SUPPLIED DATA -
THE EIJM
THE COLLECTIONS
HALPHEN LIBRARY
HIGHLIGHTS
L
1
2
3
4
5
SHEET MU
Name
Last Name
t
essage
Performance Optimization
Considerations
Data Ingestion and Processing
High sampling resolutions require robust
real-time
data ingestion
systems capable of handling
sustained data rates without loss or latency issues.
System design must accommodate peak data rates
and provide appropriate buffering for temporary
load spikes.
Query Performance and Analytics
...
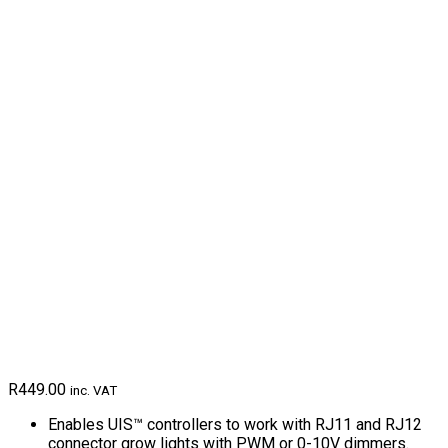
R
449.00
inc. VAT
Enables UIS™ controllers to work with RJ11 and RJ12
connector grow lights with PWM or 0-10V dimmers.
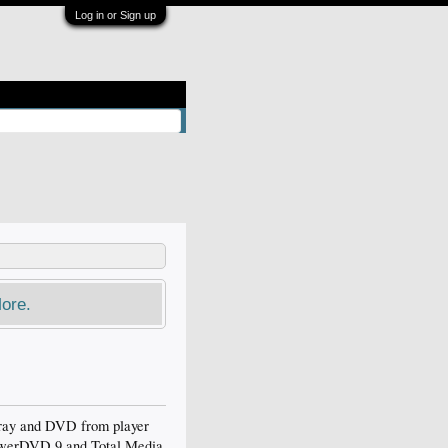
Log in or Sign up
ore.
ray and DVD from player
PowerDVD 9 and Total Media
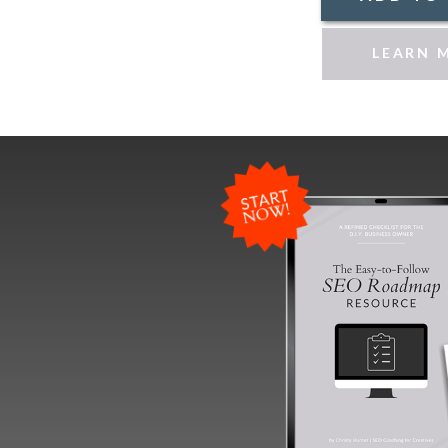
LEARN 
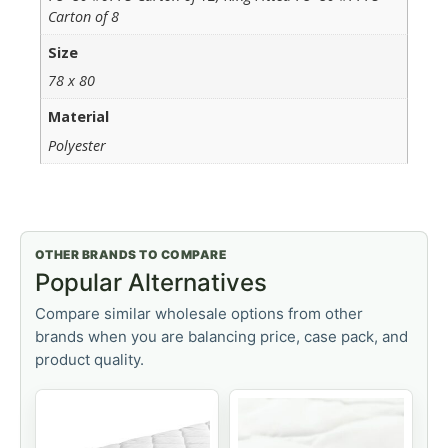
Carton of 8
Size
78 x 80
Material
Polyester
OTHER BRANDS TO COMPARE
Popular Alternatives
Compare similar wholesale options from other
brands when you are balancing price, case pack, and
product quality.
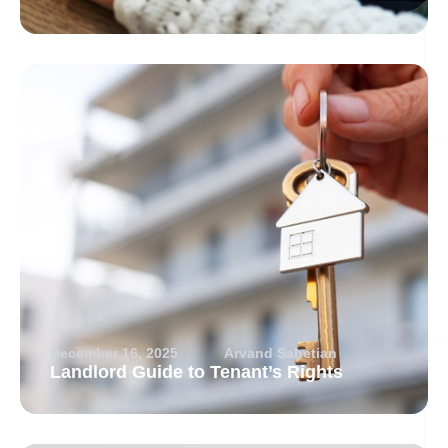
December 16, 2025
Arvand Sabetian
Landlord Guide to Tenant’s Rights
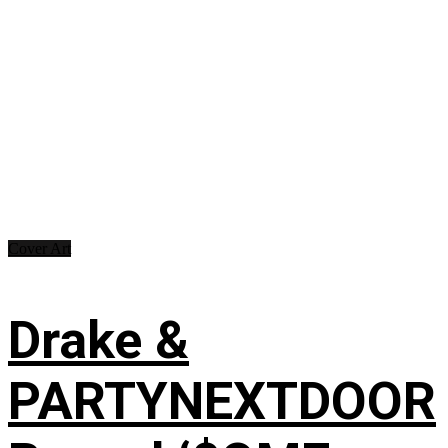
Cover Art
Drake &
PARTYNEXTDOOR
...
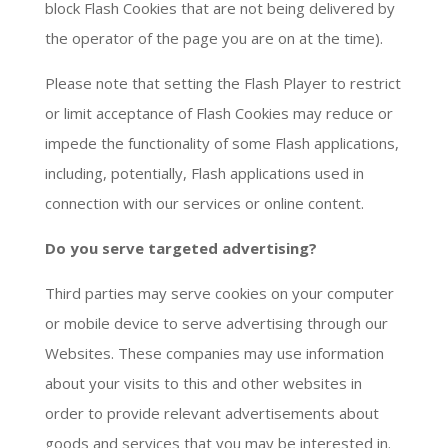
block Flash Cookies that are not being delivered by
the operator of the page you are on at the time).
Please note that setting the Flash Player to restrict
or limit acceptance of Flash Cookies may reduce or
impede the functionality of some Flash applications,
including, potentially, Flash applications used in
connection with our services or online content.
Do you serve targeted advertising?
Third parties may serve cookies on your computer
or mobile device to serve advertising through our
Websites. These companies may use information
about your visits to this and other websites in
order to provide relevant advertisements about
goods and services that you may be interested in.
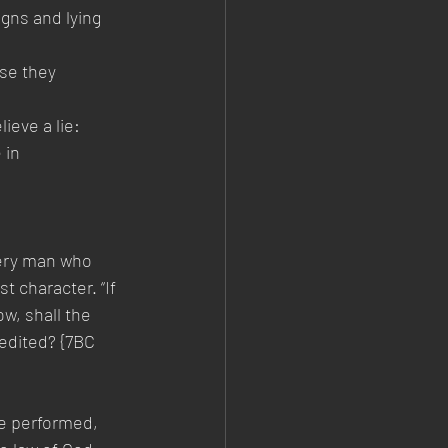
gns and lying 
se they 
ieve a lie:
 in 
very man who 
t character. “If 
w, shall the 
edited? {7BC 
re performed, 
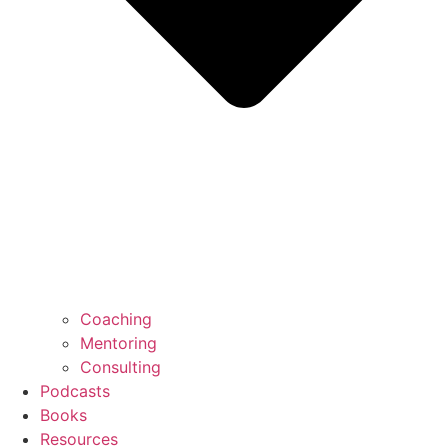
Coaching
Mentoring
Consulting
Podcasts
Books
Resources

WORK ORDER -
Check which lines of the entries hold the word "serve", then please give only how many there are.

EXERCISE OUTPUT -
3